Genellikle şanslı biriyimdir,hayatımda birşeyler çökmek üzereyken hep yeni şeyler inşa edildi...
tek tük kişiler hariç
Hep cok harika insanlara denk geldim şükürler olsun ki
 
Hiçbir zaman bundan sonrasi icin de doner mi bilmiyorum umutluyum ama misal atanirsam bu benim icin guzel bir sans olur olmazsa da klasik vardır bunda da bir hayır derim
öyle öyle bir sekil kendimi avutuyorum
 
Genel olarak şanssız biri değildim/değilim.
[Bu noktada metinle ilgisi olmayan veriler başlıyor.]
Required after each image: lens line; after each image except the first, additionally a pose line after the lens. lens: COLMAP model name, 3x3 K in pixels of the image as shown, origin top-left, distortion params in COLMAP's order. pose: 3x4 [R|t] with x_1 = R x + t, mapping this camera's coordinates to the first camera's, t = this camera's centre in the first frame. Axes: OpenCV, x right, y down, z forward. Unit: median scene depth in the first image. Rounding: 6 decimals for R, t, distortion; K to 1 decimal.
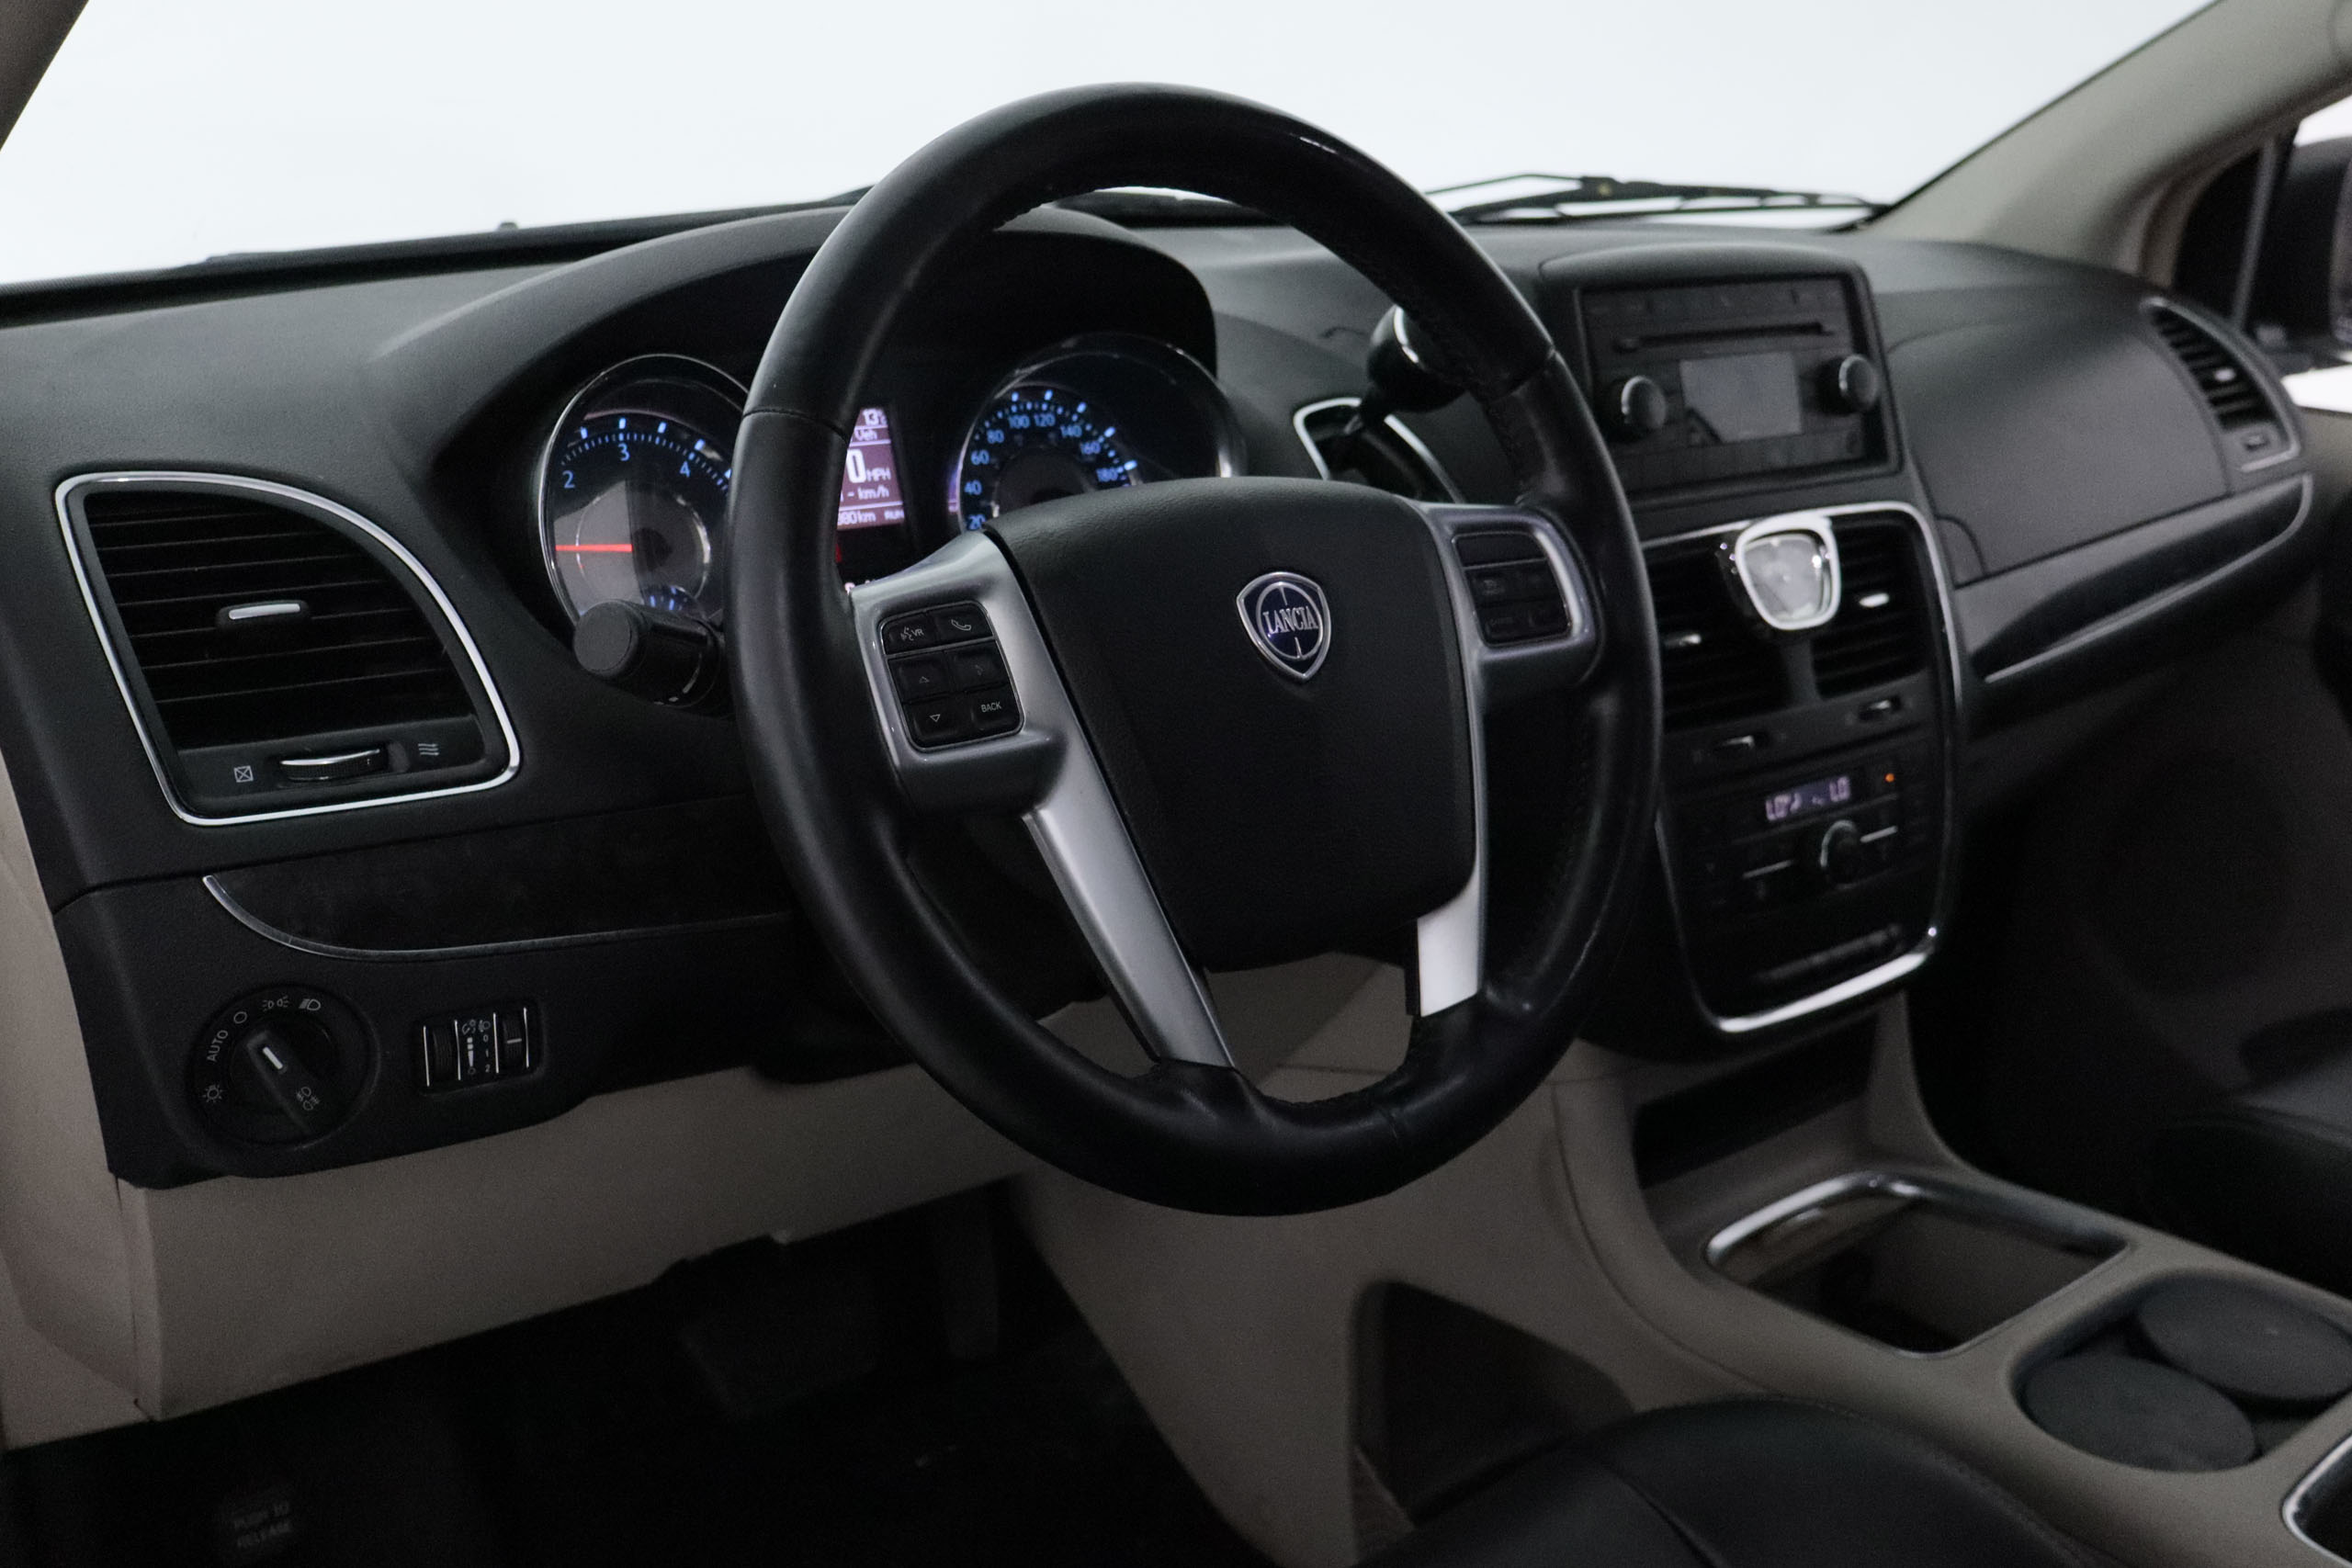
lens RADIAL K [[2302.5, 0, 1173.9], [0, 2302.5, 774.8], [0, 0, 1]] dist [0.020796, 0.000000]
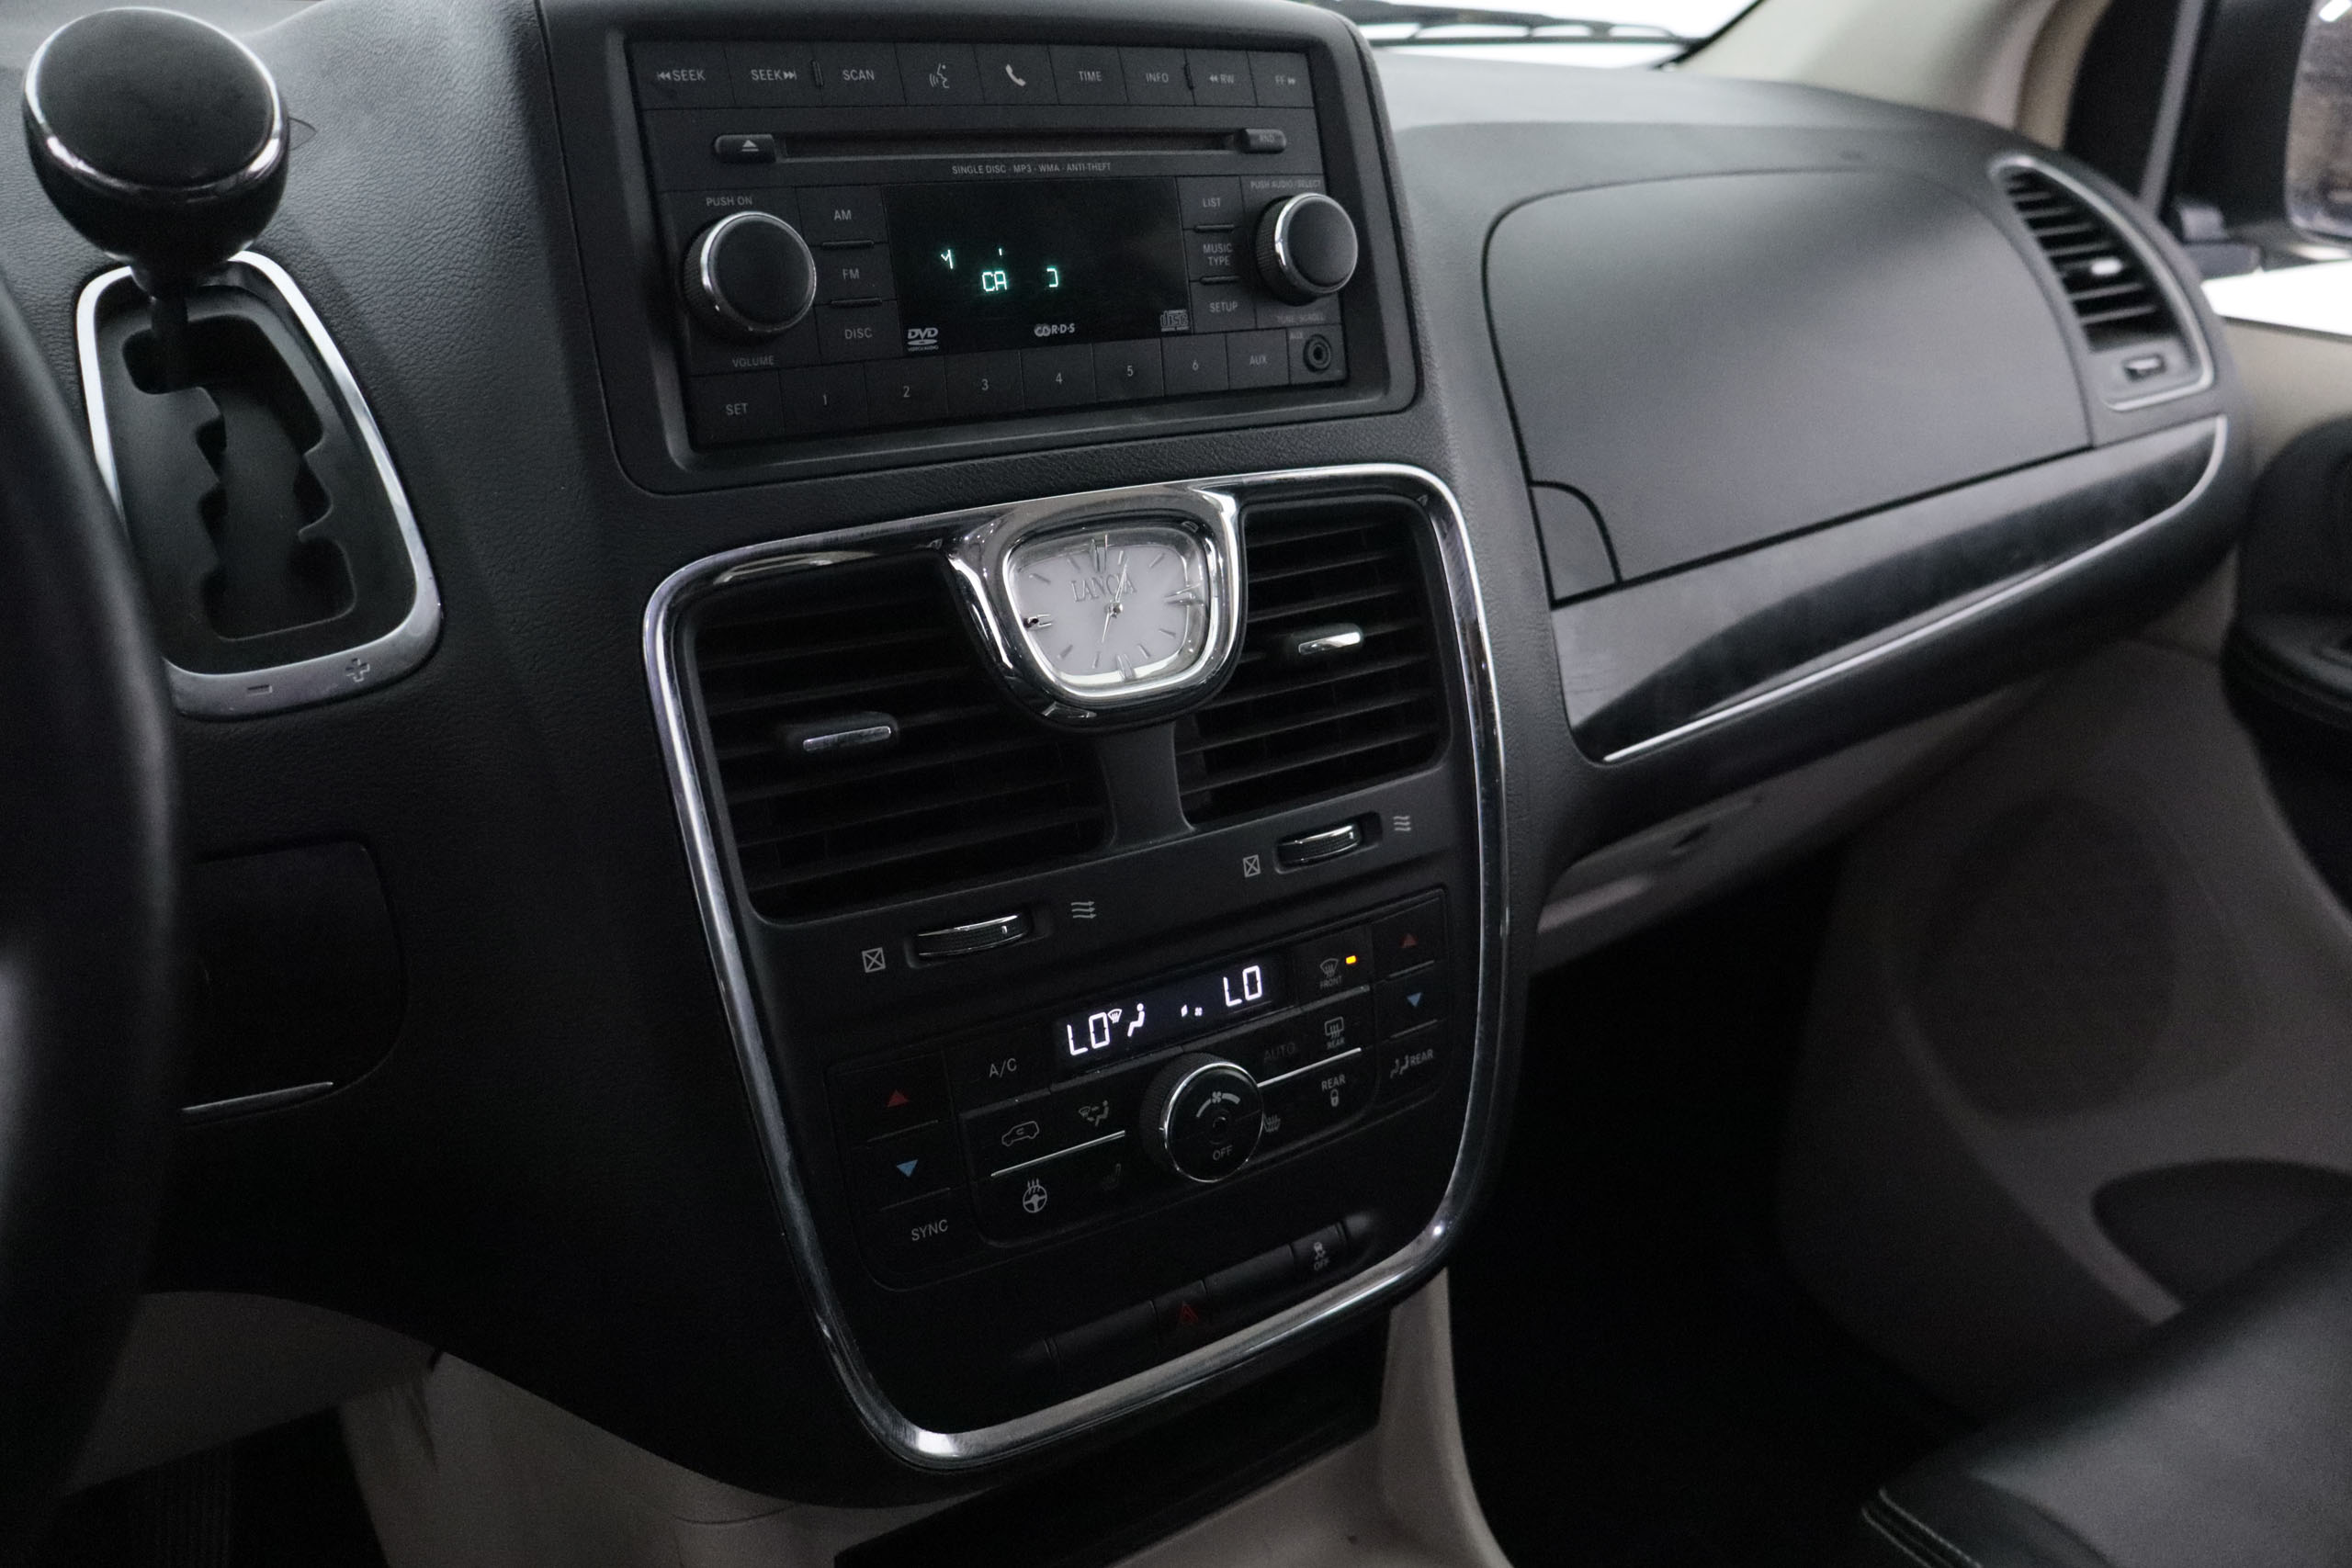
lens RADIAL K [[2077.1, 0, 1172.0], [0, 2077.1, 793.3], [0, 0, 1]] dist [-0.005144, 0.040452]
pose [[0.998603, 0.029503, -0.043841, 0.213875], [-0.026454, 0.997295, 0.068575, -0.053760], [0.045745, -0.067319, 0.996682, 0.370815]]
Ama hayatımın karanlık dönemi dediğim hatırlamak istemediğim bir 2 yıllık dönem var, bu dönemde de şimdiki eşim olan o zamanki sevgilimin hayatıma girmesi büyük şanstı.
Hayattaki şansı kocaya bağlayan biri değilim veya bir erkeğe. Ama o beklenmedik bir anda gelen büyük bir sürpriz gibiydi, öyle bir zamanda gelmişti. Aklıma direkt bu geldi.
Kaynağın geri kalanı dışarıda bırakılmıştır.